_Data items_:
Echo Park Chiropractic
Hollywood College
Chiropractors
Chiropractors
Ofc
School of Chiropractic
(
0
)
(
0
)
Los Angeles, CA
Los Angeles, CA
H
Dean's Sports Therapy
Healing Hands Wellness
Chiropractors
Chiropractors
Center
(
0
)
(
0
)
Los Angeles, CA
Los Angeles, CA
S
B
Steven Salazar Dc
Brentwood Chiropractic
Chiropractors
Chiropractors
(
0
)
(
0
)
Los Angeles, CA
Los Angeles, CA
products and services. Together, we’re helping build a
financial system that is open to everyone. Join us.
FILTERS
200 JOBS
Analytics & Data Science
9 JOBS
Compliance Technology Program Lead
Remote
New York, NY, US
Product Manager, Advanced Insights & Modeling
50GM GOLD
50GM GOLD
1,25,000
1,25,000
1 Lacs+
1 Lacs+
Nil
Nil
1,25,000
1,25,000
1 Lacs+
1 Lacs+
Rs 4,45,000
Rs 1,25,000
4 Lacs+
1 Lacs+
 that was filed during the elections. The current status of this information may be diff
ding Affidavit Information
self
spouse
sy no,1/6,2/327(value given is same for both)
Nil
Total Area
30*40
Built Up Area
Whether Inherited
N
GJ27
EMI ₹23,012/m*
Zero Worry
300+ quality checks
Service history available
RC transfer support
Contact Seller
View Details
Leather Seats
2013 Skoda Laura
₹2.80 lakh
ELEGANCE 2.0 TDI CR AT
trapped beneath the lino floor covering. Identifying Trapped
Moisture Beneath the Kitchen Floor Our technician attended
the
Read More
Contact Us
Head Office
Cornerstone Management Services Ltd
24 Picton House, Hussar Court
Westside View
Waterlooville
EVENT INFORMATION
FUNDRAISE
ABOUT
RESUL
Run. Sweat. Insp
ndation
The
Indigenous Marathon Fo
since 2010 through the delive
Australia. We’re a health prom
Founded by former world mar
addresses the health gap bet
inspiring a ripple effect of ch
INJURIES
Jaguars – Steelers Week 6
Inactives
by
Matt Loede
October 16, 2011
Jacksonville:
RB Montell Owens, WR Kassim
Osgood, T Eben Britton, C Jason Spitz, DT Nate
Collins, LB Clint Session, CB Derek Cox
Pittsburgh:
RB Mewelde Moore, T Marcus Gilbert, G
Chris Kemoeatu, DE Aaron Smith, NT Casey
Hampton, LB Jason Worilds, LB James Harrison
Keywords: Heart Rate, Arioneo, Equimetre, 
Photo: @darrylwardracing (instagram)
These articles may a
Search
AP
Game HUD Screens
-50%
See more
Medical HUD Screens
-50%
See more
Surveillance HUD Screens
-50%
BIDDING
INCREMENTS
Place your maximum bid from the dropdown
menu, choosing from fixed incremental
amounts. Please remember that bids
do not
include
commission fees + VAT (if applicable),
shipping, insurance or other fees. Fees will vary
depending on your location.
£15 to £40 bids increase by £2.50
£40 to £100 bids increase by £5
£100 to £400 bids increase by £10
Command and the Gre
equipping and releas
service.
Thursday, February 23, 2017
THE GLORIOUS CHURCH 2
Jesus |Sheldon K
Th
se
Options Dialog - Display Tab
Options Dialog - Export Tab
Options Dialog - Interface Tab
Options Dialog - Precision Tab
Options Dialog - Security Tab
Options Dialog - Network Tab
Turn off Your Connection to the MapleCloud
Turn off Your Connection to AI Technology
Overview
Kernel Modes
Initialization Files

_YOUR INSTRUCTIONS_: Print the records again in full, exactly as they appear above.

_RESPONSE BELOW_:
Echo Park Chiropractic
Hollywood College
Chiropractors
Chiropractors
Ofc
School of Chiropractic
(
0
)
(
0
)
Los Angeles, CA
Los Angeles, CA
H
Dean's Sports Therapy
Healing Hands Wellness
Chiropractors
Chiropractors
Center
(
0
)
(
0
)
Los Angeles, CA
Los Angeles, CA
S
B
Steven Salazar Dc
Brentwood Chiropractic
Chiropractors
Chiropractors
(
0
)
(
0
)
Los Angeles, CA
Los Angeles, CA
products and services. Together, we’re helping build a
financial system that is open to everyone. Join us.
FILTERS
200 JOBS
Analytics & Data Science
9 JOBS
Compliance Technology Program Lead
Remote
New York, NY, US
Product Manager, Advanced Insights & Modeling
50GM GOLD
50GM GOLD
1,25,000
1,25,000
1 Lacs+
1 Lacs+
Nil
Nil
1,25,000
1,25,000
1 Lacs+
1 Lacs+
Rs 4,45,000
Rs 1,25,000
4 Lacs+
1 Lacs+
 that was filed during the elections. The current status of this information may be diff
ding Affidavit Information
self
spouse
sy no,1/6,2/327(value given is same for both)
Nil
Total Area
30*40
Built Up Area
Whether Inherited
N
GJ27
EMI ₹23,012/m*
Zero Worry
300+ quality checks
Service history available
RC transfer support
Contact Seller
View Details
Leather Seats
2013 Skoda Laura
₹2.80 lakh
ELEGANCE 2.0 TDI CR AT
trapped beneath the lino floor covering. Identifying Trapped
Moisture Beneath the Kitchen Floor Our technician attended
the
Read More
Contact Us
Head Office
Cornerstone Management Services Ltd
24 Picton House, Hussar Court
Westside View
Waterlooville
EVENT INFORMATION
FUNDRAISE
ABOUT
RESUL
Run. Sweat. Insp
ndation
The
Indigenous Marathon Fo
since 2010 through the delive
Australia. We’re a health prom
Founded by former world mar
addresses the health gap bet
inspiring a ripple effect of ch
INJURIES
Jaguars – Steelers Week 6
Inactives
by
Matt Loede
October 16, 2011
Jacksonville:
RB Montell Owens, WR Kassim
Osgood, T Eben Britton, C Jason Spitz, DT Nate
Collins, LB Clint Session, CB Derek Cox
Pittsburgh:
RB Mewelde Moore, T Marcus Gilbert, G
Chris Kemoeatu, DE Aaron Smith, NT Casey
Hampton, LB Jason Worilds, LB James Harrison
Keywords: Heart Rate, Arioneo, Equimetre, 
Photo: @darrylwardracing (instagram)
These articles may a
Search
AP
Game HUD Screens
-50%
See more
Medical HUD Screens
-50%
See more
Surveillance HUD Screens
-50%
BIDDING
INCREMENTS
Place your maximum bid from the dropdown
menu, choosing from fixed incremental
amounts. Please remember that bids
do not
include
commission fees + VAT (if applicable),
shipping, insurance or other fees. Fees will vary
depending on your location.
£15 to £40 bids increase by £2.50
£40 to £100 bids increase by £5
£100 to £400 bids increase by £10
Command and the Gre
equipping and releas
service.
Thursday, February 23, 2017
THE GLORIOUS CHURCH 2
Jesus |Sheldon K
Th
se
Options Dialog - Display Tab
Options Dialog - Export Tab
Options Dialog - Interface Tab
Options Dialog - Precision Tab
Options Dialog - Security Tab
Options Dialog - Network Tab
Turn off Your Connection to the MapleCloud
Turn off Your Connection to AI Technology
Overview
Kernel Modes
Initialization Files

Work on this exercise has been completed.